14:00–14:20
Minoo Nassajian
Uniform Meaning Representation for a Low Resource Language (Persian)
Abstract: Uniform Meaning Representation (UMR), which is primarily based on Abstract Meaning Representation (AMR), can be considered as one of the frameworks providing a consistent semantic representation across different languages, facilitating better understanding and processing of multilingual data. Furthermore, this framework provides considerable detail about how to represent low-resource languages which are typologically quite distinct from languages like English by abstracting away from language-specific syntax and focusing on the underlying meaning resulting in better processing the semantics of languages with limited data. The current research intends to apply the UMR framework to Persian for the first time. This language is considered as one of the Indo-European languages and has a rich morphology. So, not only can this proposed research boost NLP capabilities for Persian, but it will also advance the wider field of multilingual semantic representation and provide a valuable resource for future research in Persian linguistics and computational linguistics such as information extraction, as UMR consists of both sentence-level representation that focuses on predicate-argument structures and a document-level representation that captures semantic relations that go beyond sentence boundaries.
14:20–14:40
Tomáš Polák
Legal clarity: rules and LLMs
Abstract: Comprehensibility is a key quality of any legal text. Traditional readability metrics, such as the Flesch-Kincaid and the Gunning-Fog index, are simple and objective, but offer limited utility in assessing comprehensibility. More complex comprehensibility rules are better for identifying lexical and syntactic features that undermine legal clarity. Among other features, the PONK tool applies a set of such rules to flag problematic text segments. However, it relies on resource-intensive morphological and syntactic annotations and a complex algorithmic implementation. An alternative—a purely LLM-based approach without instructions containing comprehensibility rules—requires neither, but is less stable, predictable, and explainable. Instructing and constraining LLMs with comprehensibility rules could address these limitations and offset the costs of a rule-based approach. We test this hybrid approach by comparing span annotations generated by rule-prompted LLMs with those produced by the PONK tool's rule engine. Evaluating the performance and stability of this hybrid approach is a critical step towards developing a reliable, low-effort comprehensibility metric with an easily extensible set of rules.
14:40–15:00
Gianluca Vico
Alignable Tokenization
Abstract: Tokenization is the first step in many natural language processing pipelines, but low-resource languages are often over-tokenized, reducing downstream task efficiency.
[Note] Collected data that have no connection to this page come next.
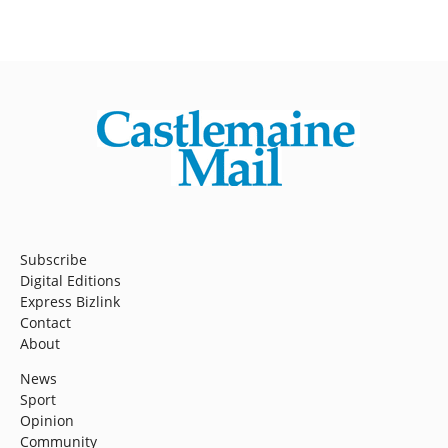
Subscribe
Digital Editions
Express Bizlink
Contact
About
News
Sport
Opinion
Community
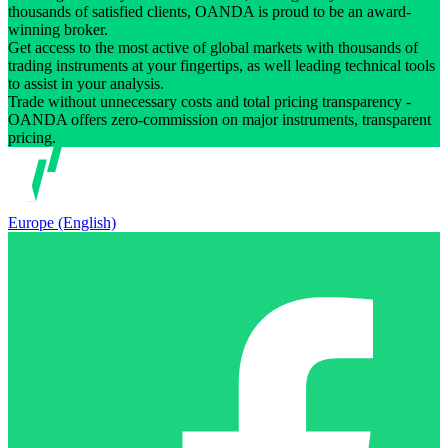
thousands of satisfied clients, OANDA is proud to be an award-
winning broker.
Get access to the most active of global markets with thousands of
trading instruments at your fingertips, as well leading technical tools
to assist in your analysis.
Trade without unnecessary costs and total pricing transparency -
OANDA offers zero-commission on major instruments, transparent
pricing.
Europe (English)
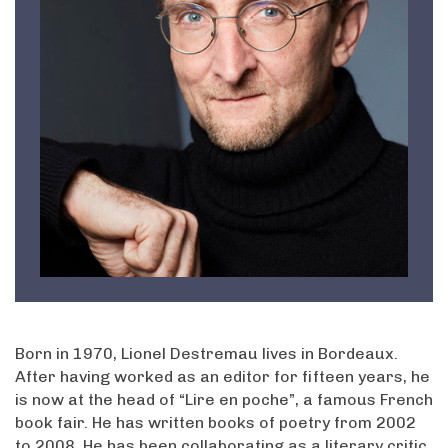
Born in 1970, Lionel Destremau lives in Bordeaux.
After having worked as an editor for fifteen years, he
is now at the head of “Lire en poche”, a famous French
book fair. He has written books of poetry from 2002
to 2008. He has been collaborating as a literary critic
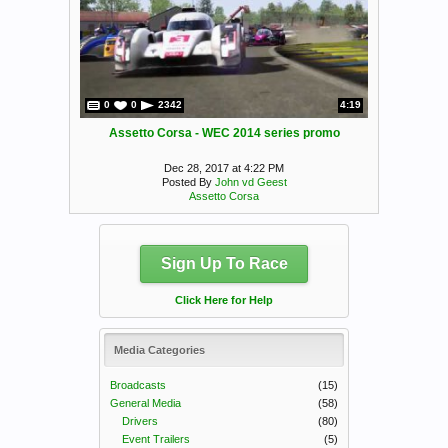
0
0
2342
4:19
Assetto Corsa - WEC 2014 series promo
Dec 28, 2017 at 4:22 PM
Posted By
John vd Geest
Assetto Corsa
Sign Up To Race
Click Here for Help
Media Categories
Broadcasts
(15)
General Media
(58)
Drivers
(80)
Event Trailers
(5)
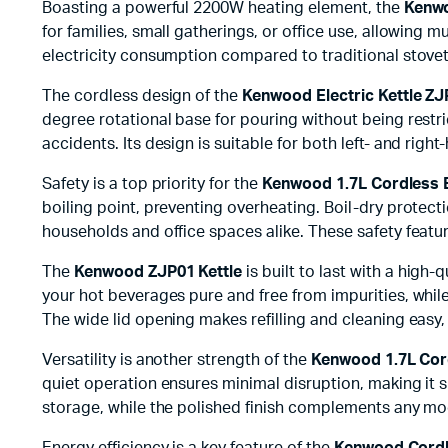
Boasting a powerful 2200W heating element, the
Kenwo
for families, small gatherings, or office use, allowing m
electricity consumption compared to traditional stovet
The cordless design of the
Kenwood Electric Kettle Z
degree rotational base for pouring without being restri
accidents. Its design is suitable for both left- and right
Safety is a top priority for the
Kenwood 1.7L Cordless E
boiling point, preventing overheating. Boil-dry protect
households and office spaces alike. These safety feat
The
Kenwood ZJP01 Kettle
is built to last with a high
your hot beverages pure and free from impurities, whil
The wide lid opening makes refilling and cleaning easy,
Versatility is another strength of the
Kenwood 1.7L Cord
quiet operation ensures minimal disruption, making it
storage, while the polished finish complements any mo
Energy efficiency is a key feature of the
Kenwood Cordle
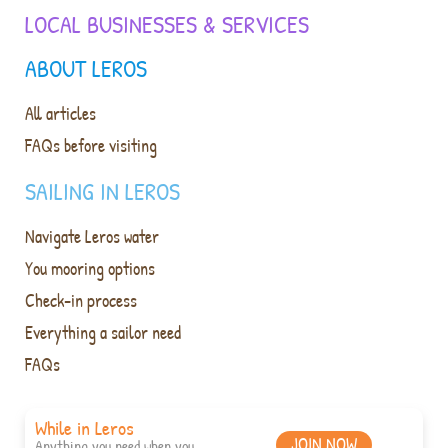
LOCAL BUSINESSES & SERVICES
ABOUT LEROS
All articles
FAQs before visiting
SAILING IN LEROS
Navigate Leros water
You mooring options
Check-in process
Everything a sailor need
FAQs
While in Leros
JOIN NOW
Anything you need when you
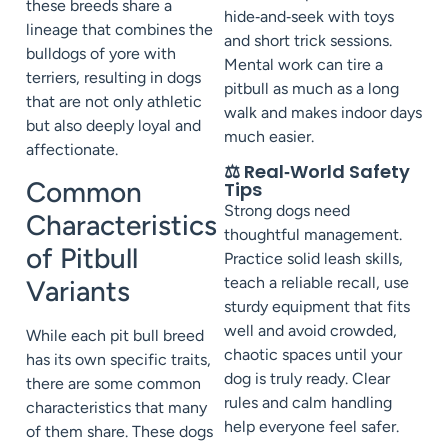
these breeds share a
hide‑and‑seek with toys
lineage that combines the
and short trick sessions.
bulldogs of yore with
Mental work can tire a
terriers, resulting in dogs
pitbull as much as a long
that are not only athletic
walk and makes indoor days
but also deeply loyal and
much easier.
affectionate.
⚖️ Real‑World Safety
Common
Tips
Strong dogs need
Characteristics
thoughtful management.
of Pitbull
Practice solid leash skills,
teach a reliable recall, use
Variants
sturdy equipment that fits
well and avoid crowded,
While each pit bull breed
chaotic spaces until your
has its own specific traits,
dog is truly ready. Clear
there are some common
rules and calm handling
characteristics that many
help everyone feel safer.
of them share. These dogs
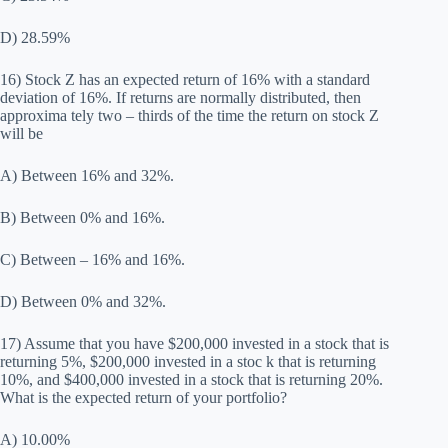
D) 28.59%
16) Stock Z has an expected return of 16% with a standard
deviation of 16%. If returns are normally distributed, then
approxima tely two – thirds of the time the return on stock Z
will be
A) Between 16% and 32%.
B) Between 0% and 16%.
C) Between – 16% and 16%.
D) Between 0% and 32%.
17) Assume that you have $200,000 invested in a stock that is
returning 5%, $200,000 invested in a stoc k that is returning
10%, and $400,000 invested in a stock that is returning 20%.
What is the expected return of your portfolio?
A) 10.00%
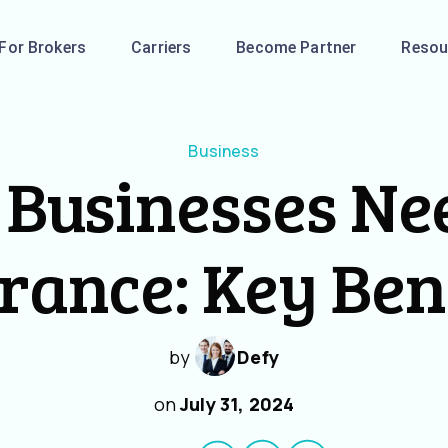
For Brokers
Carriers
Become Partner
Resou
Business
Businesses Ne
rance: Key Ben
by
Defy
on
July 31, 2024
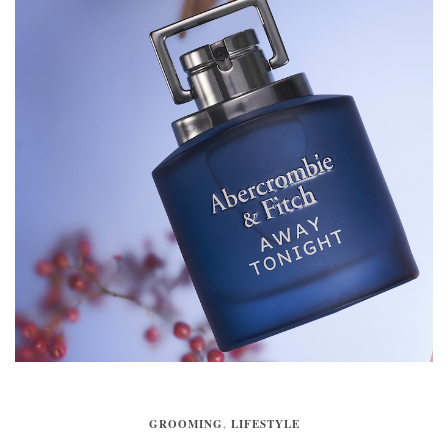
GROOMING
,
LIFESTYLE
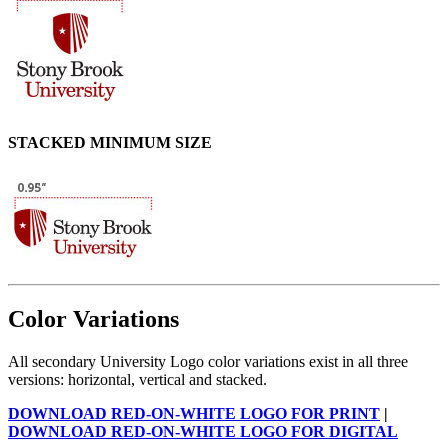
STACKED MINIMUM SIZE
Color Variations
All secondary University Logo color variations exist in all three
versions: horizontal, vertical and stacked.
DOWNLOAD RED-ON-WHITE LOGO FOR PRINT
|
DOWNLOAD RED-ON-WHITE LOGO FOR DIGITAL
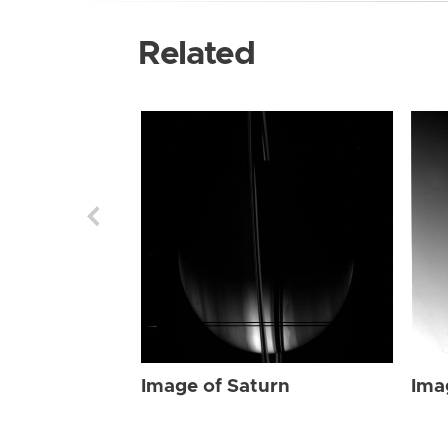
Related
Image of Saturn
Ima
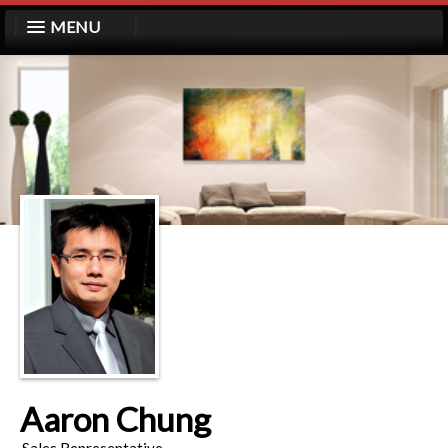
MENU
Aaron Chung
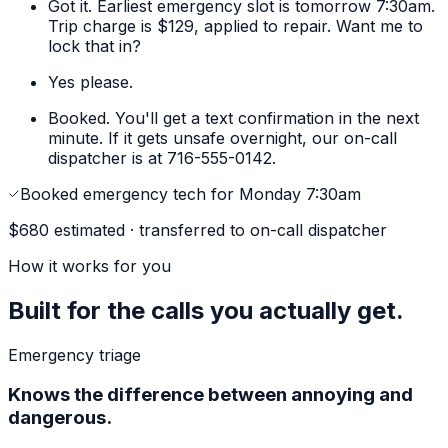
Got it. Earliest emergency slot is tomorrow 7:30am.
Trip charge is $129, applied to repair. Want me to
lock that in?
Yes please.
Booked. You'll get a text confirmation in the next
minute. If it gets unsafe overnight, our on-call
dispatcher is at 716-555-0142.
Booked emergency tech for Monday 7:30am
$680 estimated · transferred to on-call dispatcher
How it works for you
Built for the calls you actually get.
Emergency triage
Knows the difference between annoying and
dangerous.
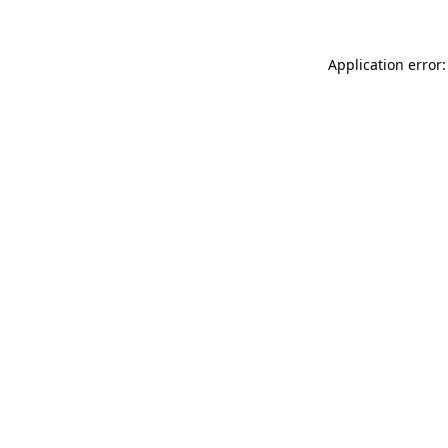
Application error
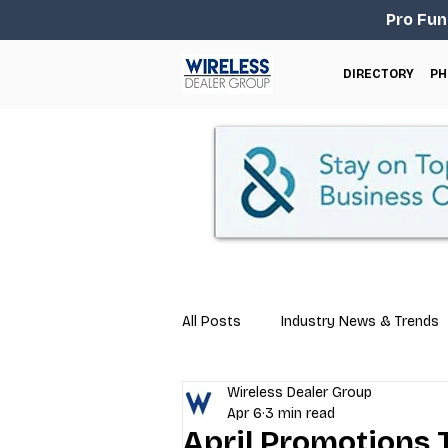
Pro Fun
DIRECTORY
PH
All Posts
Industry News & Trends
Wireless Dealer Group
Business Tips
Repair & Techn
Apr 6
3 min read
April Promotions 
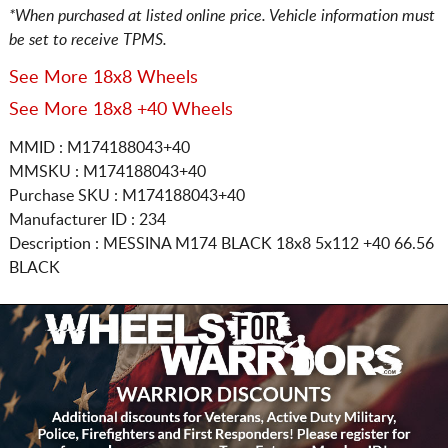
*When purchased at listed online price. Vehicle information must
be set to receive TPMS.
See More 18x8 Wheels
See More 18x8 +40 Wheels
MMID : M174188043+40
MMSKU : M174188043+40
Purchase SKU : M174188043+40
Manufacturer ID : 234
Description :
MESSINA M174 BLACK
18x8 5x112
+40 66.56
BLACK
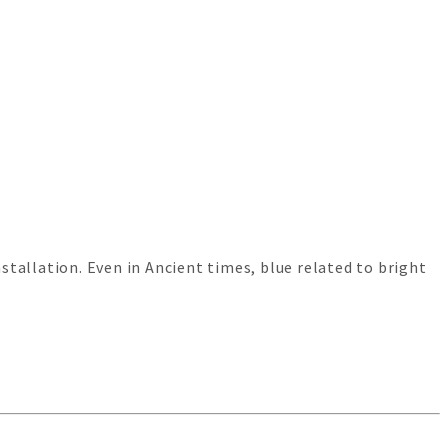
tallation. Even in Ancient times, blue related to bright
We use parallel data to train a tokenizer that optimizes semantic subword alignment and extends SentencePiece by conditioning on source sentences. We test it in several language pairs and evaluate it both intrinsically and on downstream tasks, namely machine translation and language modelling. The language pairs used are French-Italian (high-resource), Czech-Ukrainian (medium-resource), and Italian-Maltese and German-Upper Sorbian (low-resource).
The intrinsic evaluation includes parity, fertility, and one-to-one alignability. The downstream tasks use chrF++ and byte-level perplexity.
Preliminary results show this tokenizer matches SentencePiece on the intrinsic evaluation but performs similarly or worse in translation tasks.
Future work includes studying noise-robust tokenizers and a quantitative survey on tokenizers.